Directions:
The lines of the records that include "numbered" should all be copied.

Data listing:

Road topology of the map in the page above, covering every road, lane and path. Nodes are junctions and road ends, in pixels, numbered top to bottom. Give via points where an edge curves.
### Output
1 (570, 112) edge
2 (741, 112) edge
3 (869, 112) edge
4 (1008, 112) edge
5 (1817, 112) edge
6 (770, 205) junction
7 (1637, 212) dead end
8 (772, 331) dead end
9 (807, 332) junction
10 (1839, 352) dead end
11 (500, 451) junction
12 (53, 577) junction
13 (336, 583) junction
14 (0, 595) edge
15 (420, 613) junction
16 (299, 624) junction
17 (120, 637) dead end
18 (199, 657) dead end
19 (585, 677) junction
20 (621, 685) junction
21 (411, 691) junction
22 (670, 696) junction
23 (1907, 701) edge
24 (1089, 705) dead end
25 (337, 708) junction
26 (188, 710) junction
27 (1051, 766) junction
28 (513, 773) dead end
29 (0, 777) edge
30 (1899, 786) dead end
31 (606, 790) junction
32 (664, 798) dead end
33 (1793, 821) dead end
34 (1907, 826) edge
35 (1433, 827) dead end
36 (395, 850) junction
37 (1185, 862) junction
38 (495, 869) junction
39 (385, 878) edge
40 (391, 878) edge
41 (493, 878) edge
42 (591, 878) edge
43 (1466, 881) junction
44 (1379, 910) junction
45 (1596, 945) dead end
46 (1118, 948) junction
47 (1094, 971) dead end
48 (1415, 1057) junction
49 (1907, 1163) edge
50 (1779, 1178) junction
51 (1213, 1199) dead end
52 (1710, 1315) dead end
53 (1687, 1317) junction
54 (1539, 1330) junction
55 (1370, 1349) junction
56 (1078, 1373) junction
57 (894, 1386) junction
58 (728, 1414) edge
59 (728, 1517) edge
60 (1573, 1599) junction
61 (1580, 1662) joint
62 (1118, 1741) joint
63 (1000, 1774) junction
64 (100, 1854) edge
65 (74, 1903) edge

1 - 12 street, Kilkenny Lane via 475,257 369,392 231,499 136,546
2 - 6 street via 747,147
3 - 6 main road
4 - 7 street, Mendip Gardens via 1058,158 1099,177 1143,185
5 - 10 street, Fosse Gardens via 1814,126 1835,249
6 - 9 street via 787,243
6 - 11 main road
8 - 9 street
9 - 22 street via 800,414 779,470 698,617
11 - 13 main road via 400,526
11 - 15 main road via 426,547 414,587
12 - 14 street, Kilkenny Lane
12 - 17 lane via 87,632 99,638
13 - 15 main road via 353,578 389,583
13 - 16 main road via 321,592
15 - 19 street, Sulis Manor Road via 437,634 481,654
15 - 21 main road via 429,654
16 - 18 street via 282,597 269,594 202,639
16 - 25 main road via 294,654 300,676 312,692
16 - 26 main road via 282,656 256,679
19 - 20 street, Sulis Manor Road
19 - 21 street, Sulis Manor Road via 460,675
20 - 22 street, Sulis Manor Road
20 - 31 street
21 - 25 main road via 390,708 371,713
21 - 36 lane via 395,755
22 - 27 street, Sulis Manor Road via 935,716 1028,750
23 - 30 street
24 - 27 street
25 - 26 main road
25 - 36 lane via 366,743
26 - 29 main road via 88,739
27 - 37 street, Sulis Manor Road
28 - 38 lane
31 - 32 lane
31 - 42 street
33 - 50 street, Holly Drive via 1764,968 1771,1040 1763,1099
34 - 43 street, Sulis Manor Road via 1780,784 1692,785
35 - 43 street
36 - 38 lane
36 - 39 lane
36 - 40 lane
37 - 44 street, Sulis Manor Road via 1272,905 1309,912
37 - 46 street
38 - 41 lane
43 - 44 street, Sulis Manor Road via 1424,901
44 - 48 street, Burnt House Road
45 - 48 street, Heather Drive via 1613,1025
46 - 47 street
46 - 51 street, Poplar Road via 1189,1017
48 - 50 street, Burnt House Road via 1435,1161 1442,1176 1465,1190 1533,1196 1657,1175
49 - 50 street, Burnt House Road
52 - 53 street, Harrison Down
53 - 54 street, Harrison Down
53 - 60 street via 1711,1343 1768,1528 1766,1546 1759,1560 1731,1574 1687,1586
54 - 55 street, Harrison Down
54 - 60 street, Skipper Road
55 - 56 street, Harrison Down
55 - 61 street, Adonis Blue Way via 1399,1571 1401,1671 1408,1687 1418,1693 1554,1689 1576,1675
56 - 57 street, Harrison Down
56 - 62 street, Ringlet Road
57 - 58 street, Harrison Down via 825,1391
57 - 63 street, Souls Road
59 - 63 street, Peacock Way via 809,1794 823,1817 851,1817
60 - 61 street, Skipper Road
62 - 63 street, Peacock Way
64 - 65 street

---

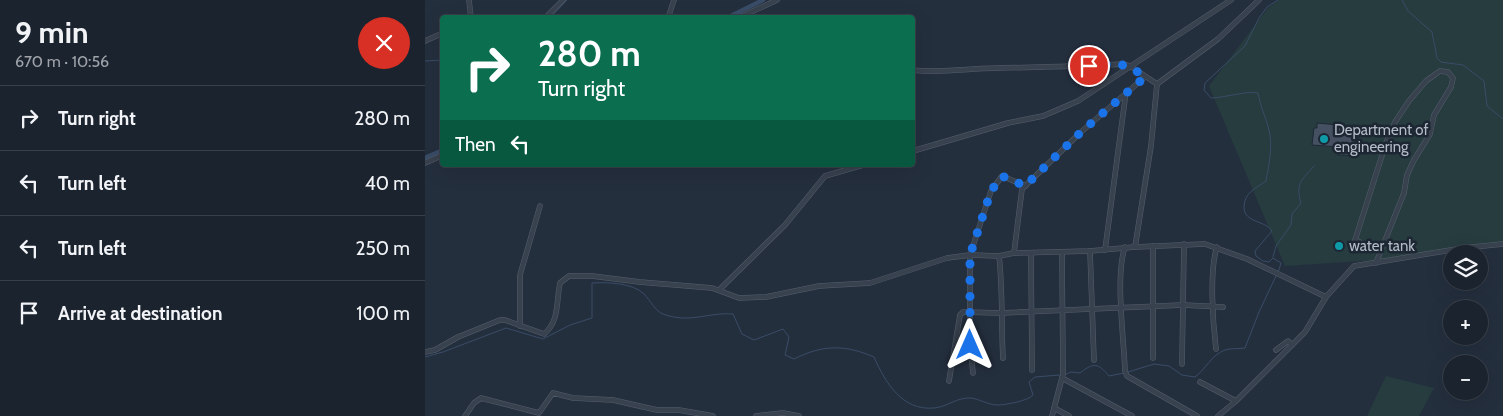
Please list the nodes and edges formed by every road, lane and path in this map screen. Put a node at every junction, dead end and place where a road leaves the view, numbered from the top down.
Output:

==

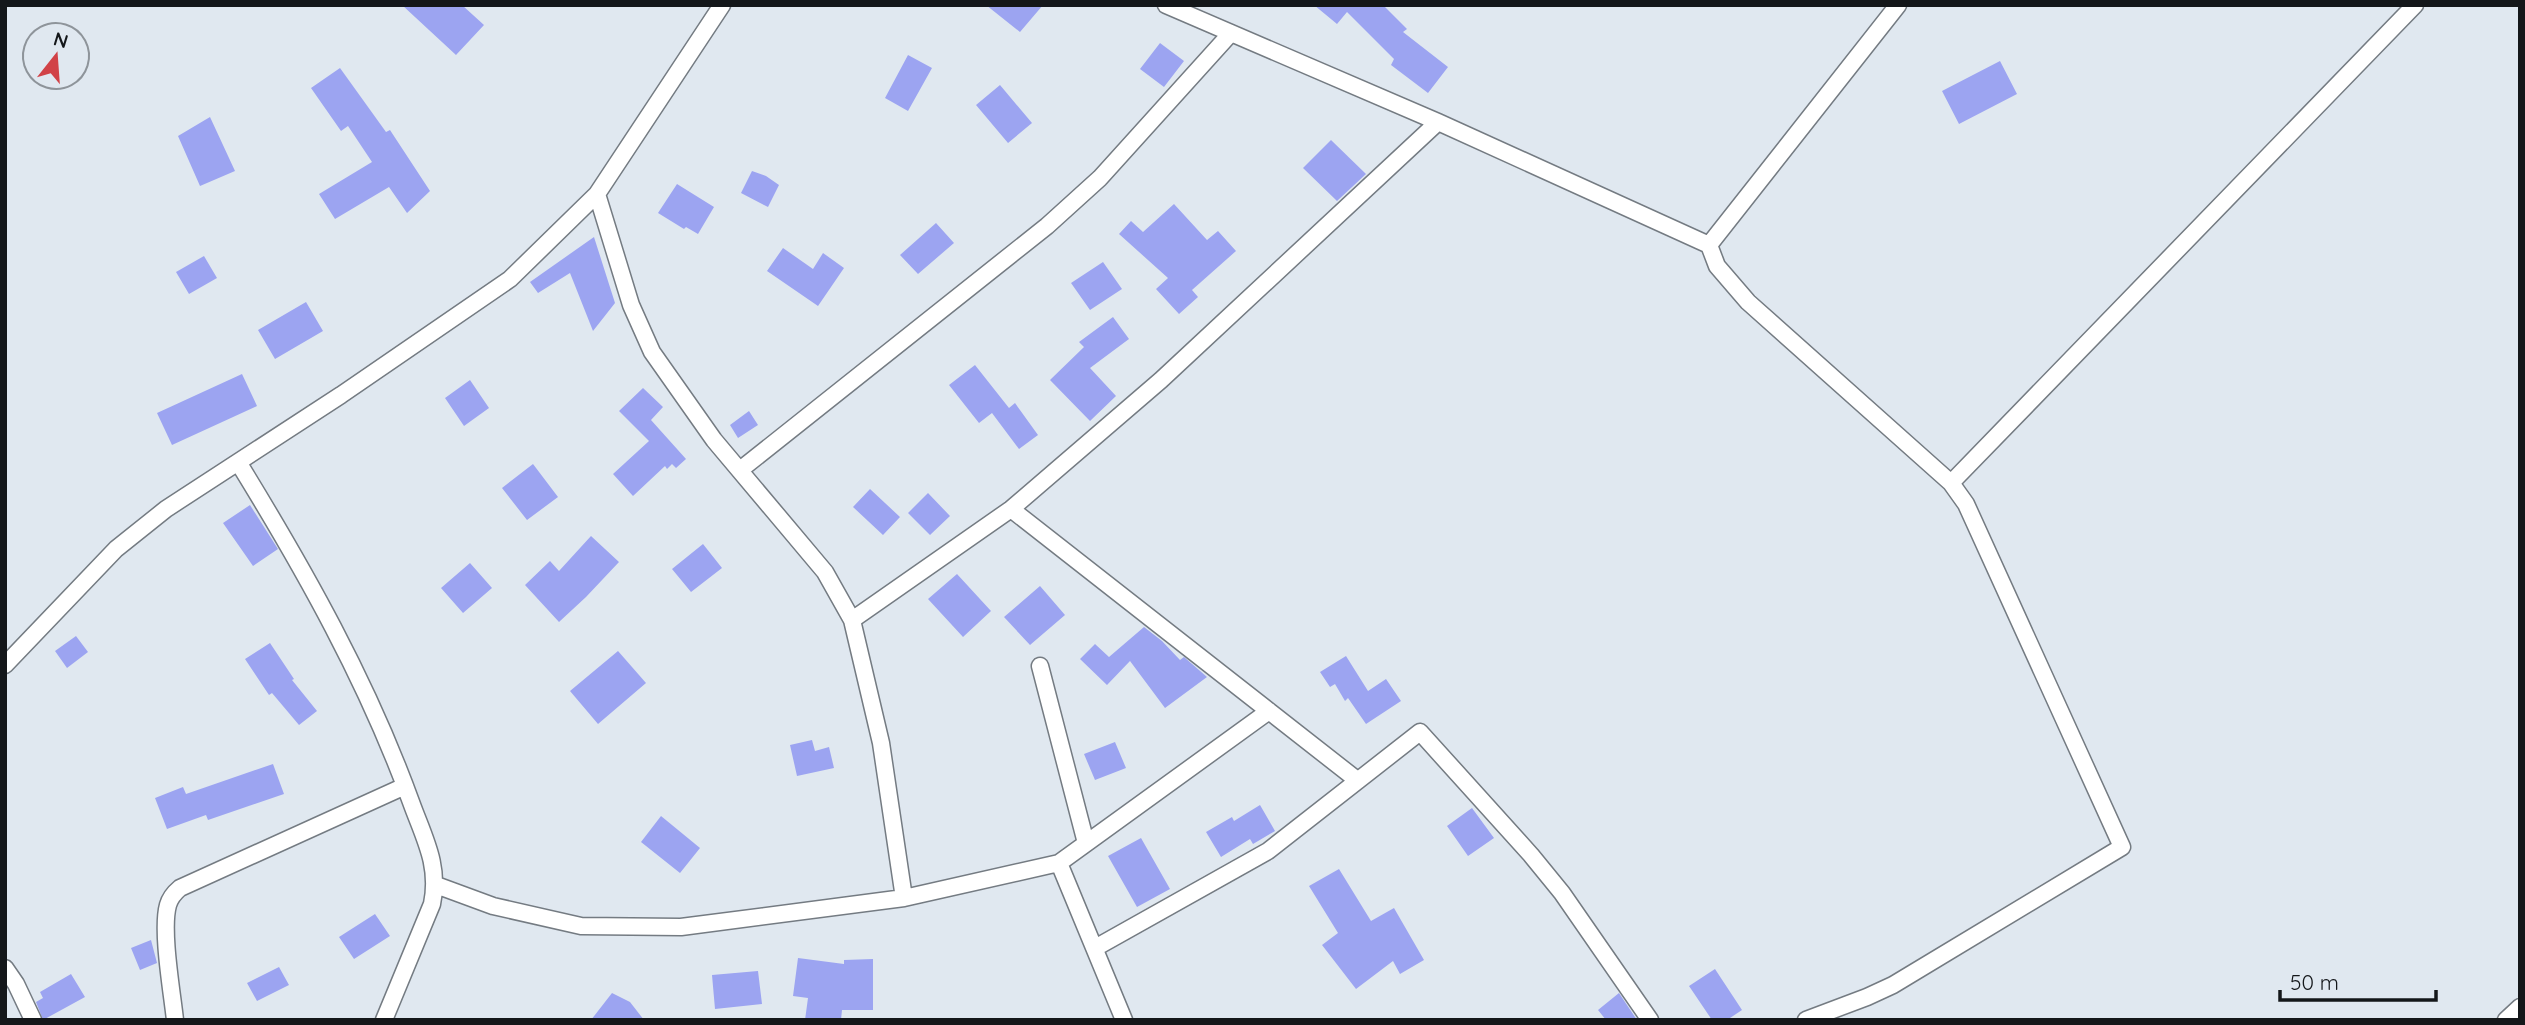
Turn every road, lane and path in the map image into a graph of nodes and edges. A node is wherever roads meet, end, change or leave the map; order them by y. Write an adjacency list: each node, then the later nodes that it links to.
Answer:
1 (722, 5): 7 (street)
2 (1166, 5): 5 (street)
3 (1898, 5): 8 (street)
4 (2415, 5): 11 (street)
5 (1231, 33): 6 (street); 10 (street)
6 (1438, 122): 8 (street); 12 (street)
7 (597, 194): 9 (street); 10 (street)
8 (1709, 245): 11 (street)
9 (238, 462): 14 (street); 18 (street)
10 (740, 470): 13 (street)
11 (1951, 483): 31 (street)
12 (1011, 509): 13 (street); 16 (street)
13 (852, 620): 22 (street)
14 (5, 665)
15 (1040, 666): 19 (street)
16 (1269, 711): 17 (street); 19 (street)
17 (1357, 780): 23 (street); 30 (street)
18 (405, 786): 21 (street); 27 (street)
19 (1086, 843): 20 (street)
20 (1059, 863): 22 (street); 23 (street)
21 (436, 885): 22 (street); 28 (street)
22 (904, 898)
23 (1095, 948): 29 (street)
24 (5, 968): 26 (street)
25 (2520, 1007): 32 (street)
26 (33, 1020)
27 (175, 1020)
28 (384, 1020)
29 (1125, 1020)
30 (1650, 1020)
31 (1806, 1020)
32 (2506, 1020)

Task answer:
Road topology of the map in the page above, covering every road, lane and path. Nodes are junctions and road ends, in pixels, numbered top to bottom. Give via points where an edge curves.
Please list the nodes and edges formed by every road, lane and path in this map screen. Put a node at every junction, dead end and place where a road leaves the view, numbered from the top down.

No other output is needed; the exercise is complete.